[Human keypoint data]
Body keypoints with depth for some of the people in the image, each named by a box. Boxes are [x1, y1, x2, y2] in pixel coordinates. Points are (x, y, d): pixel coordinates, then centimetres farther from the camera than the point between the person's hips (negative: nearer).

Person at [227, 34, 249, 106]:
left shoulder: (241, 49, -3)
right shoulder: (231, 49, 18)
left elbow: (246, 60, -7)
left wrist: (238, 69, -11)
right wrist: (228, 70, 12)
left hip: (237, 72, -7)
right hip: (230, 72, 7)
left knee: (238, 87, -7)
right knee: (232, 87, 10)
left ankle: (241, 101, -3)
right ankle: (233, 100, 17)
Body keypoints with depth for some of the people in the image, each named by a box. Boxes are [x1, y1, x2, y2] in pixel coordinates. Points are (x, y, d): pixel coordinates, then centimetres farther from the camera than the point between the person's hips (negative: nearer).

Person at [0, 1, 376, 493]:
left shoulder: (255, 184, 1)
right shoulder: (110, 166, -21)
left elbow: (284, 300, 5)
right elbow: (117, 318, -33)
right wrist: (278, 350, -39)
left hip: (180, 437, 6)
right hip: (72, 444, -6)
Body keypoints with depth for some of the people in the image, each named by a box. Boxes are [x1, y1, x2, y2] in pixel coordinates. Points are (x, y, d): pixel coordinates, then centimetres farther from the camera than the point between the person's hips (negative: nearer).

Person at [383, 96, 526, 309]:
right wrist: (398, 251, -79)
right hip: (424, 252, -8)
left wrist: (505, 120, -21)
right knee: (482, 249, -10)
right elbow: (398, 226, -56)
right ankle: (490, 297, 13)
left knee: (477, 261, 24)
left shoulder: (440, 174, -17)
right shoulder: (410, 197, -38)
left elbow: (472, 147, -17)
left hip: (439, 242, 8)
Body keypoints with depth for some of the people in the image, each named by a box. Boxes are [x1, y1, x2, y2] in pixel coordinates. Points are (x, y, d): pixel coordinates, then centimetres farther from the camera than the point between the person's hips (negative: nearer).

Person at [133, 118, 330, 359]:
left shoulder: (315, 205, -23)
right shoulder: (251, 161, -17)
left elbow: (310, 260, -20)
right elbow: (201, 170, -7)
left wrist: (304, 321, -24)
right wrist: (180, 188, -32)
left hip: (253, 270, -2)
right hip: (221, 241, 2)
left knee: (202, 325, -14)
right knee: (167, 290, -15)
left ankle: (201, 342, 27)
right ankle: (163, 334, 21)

**What to do**
Reproduce the lines of every record above, word for word.

**Written answer**
Body keypoints with depth for some of the people in the image, each named by a box. Boxes are [x1, y1, x2, y2] in pixel coordinates. Points are (x, y, d): pixel coordinates, then centimetres farther from the camera than the point between the person's hips (negative: nearer).

Person at [227, 34, 249, 106]:
left shoulder: (241, 49, -3)
right shoulder: (231, 49, 18)
left elbow: (246, 60, -7)
left wrist: (238, 69, -11)
right wrist: (228, 70, 12)
left hip: (237, 72, -7)
right hip: (230, 72, 7)
left knee: (238, 87, -7)
right knee: (232, 87, 10)
left ankle: (241, 101, -3)
right ankle: (233, 100, 17)
Body keypoints with depth for some of the people in the image, each named by a box. Boxes are [x1, y1, x2, y2] in pixel coordinates. Points are (x, y, d): pixel coordinates, then centimetres farther from the camera than the point between the person's hips (negative: nearer).

Person at [0, 1, 376, 493]:
left shoulder: (255, 184, 1)
right shoulder: (110, 166, -21)
left elbow: (284, 300, 5)
right elbow: (117, 318, -33)
right wrist: (278, 350, -39)
left hip: (180, 437, 6)
right hip: (72, 444, -6)
Body keypoints with depth for some of the people in the image, each named by a box. Boxes are [x1, y1, x2, y2] in pixel coordinates. Points are (x, y, d): pixel coordinates, then centimetres farther from the camera than the point between the person's hips (negative: nearer).

Person at [383, 96, 526, 309]:
right wrist: (398, 251, -79)
right hip: (424, 252, -8)
left wrist: (505, 120, -21)
right knee: (482, 249, -10)
right elbow: (398, 226, -56)
right ankle: (490, 297, 13)
left knee: (477, 261, 24)
left shoulder: (440, 174, -17)
right shoulder: (410, 197, -38)
left elbow: (472, 147, -17)
left hip: (439, 242, 8)
Body keypoints with depth for some of the people in the image, each named by a box. Boxes are [x1, y1, x2, y2] in pixel coordinates. Points are (x, y, d): pixel coordinates, then centimetres farther from the camera than the point between the person's hips (negative: nearer).

Person at [133, 118, 330, 359]:
left shoulder: (315, 205, -23)
right shoulder: (251, 161, -17)
left elbow: (310, 260, -20)
right elbow: (201, 170, -7)
left wrist: (304, 321, -24)
right wrist: (180, 188, -32)
left hip: (253, 270, -2)
right hip: (221, 241, 2)
left knee: (202, 325, -14)
right knee: (167, 290, -15)
left ankle: (201, 342, 27)
right ankle: (163, 334, 21)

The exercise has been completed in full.